Existing home sales as the X-factor in homebuilder supply planning: The softer (even if not “soft”) landing scenario for builders is that a record refi wave and a very impressive base of positive equity that has been built up will leave many potential sellers in a wait-and-see mode. That would depress total supply when factoring in potential sellers of existing homes. If sellers are selling in order to move into a new home, they will not only be facing onerous monthly payment burdens, but they will also be selling into a market where lower prices are the swing factor to attract buyers who face the same.
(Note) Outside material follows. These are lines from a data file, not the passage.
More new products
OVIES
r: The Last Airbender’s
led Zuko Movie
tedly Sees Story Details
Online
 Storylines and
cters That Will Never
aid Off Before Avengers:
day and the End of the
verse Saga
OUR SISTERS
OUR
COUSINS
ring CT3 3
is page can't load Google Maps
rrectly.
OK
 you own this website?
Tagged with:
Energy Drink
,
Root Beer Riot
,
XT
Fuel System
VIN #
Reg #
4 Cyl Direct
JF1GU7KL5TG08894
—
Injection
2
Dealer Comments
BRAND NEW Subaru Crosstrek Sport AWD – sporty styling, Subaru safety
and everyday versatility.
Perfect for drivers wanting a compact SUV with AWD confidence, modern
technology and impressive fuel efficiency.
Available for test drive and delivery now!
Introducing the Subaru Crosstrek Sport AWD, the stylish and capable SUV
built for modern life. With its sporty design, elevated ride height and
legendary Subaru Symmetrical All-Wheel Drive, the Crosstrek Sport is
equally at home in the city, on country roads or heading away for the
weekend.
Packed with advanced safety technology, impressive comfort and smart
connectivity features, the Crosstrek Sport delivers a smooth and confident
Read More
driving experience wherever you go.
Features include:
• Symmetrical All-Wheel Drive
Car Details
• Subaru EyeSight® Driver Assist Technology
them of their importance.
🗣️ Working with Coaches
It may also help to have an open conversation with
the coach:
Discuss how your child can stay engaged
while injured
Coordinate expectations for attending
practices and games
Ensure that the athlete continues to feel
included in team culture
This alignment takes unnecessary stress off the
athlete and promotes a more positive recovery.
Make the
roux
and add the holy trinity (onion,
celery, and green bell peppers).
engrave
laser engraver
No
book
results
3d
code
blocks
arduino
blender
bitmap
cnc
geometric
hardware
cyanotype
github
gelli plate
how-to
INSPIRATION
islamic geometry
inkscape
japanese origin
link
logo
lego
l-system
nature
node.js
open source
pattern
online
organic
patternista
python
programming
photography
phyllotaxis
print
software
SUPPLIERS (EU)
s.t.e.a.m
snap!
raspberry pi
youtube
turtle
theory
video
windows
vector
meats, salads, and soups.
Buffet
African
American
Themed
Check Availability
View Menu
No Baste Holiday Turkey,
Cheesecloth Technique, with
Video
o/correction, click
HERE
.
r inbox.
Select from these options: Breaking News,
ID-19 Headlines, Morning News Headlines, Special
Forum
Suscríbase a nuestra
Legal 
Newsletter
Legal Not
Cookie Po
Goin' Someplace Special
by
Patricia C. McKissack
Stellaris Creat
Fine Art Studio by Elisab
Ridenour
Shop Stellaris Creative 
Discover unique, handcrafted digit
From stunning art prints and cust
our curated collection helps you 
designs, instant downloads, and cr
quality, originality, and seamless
The builders can plan their communities, product mix, and pricing strategies with an eye toward how much competition there will be from existing homes in overlapping areas. It is anything but clear at this point. The homebuilders can also factor the existing home supply swing factor into their willingness to build spec homes vs. work more narrowly on a build-to-order basis.
Inventories of existing homes are rising as measured by current selling rates: The monthly NAR release updates “months of inventory.” For Oct 2022, the rise to 3.2 months from 3.1 in Sept 2022 marked a small uptick but well above the 2.4x in Oct 2021. In historical context, 3.2 months is not a problem level at all since pre-pandemic 2018-2019 registered a lot of 4 and 3 handles. The inventory balance that flows into that 3.2 months was 1.22 million units, which is below all of 2019 and the first 11 months in 2020. The selling rate in Oct 2022 is the problem driving the inventory months number higher since everything shifted so quickly this year. For example, 2020 ended the year below 2 months as prices started to ratchet higher in 2021.
Mortgage payments at the new median price: While the market sees “monthly mortgage payment” commentaries all the time in the press, I thought it was worth revisiting at the October median sales price. There are mortgage calculators all over the web, but I use the simple calculator for 30Y mortgages on the Mortgage News Daily site. The median sales price was $379,100 for October. We can compute the simple mortgage on that price assuming a 20% down payment.
If a buyer puts 20% down (80% mortgage), then the monthly payment at a 7% 30Y mortgage is $2,016. This monthly payment contrasts with $1,187 at a 6% 30Y mortgage. That is $199 per month difference for a total $2,388 per year. The real shock in the monthly payment numbers come when we look back a year to Oct 2021. At the 3% 30Y mortgage rate of Oct 2021, the mortgage payment was $1,277 per month at that $379.1K price. The monthly payment at 3% is $739 per month lower than the 7% rate for an $8,868 difference per year. At 6%, the monthly payment would be “only” $540 per month higher or $6,480 per year.
Given median incomes in the US (approx. $71K in 2021 per US census) it is clear why the market will get some sticker shock at 6% to 7% mortgage rates. The swing factor is price. The economics of this situation signal that an existing homeowner would want to sit tight unless circumstances or non-economic desires dictate otherwise. As a side note, I highlight that Oct 2022 sales included 26% all-cash transactions, so it is not just about mortgages.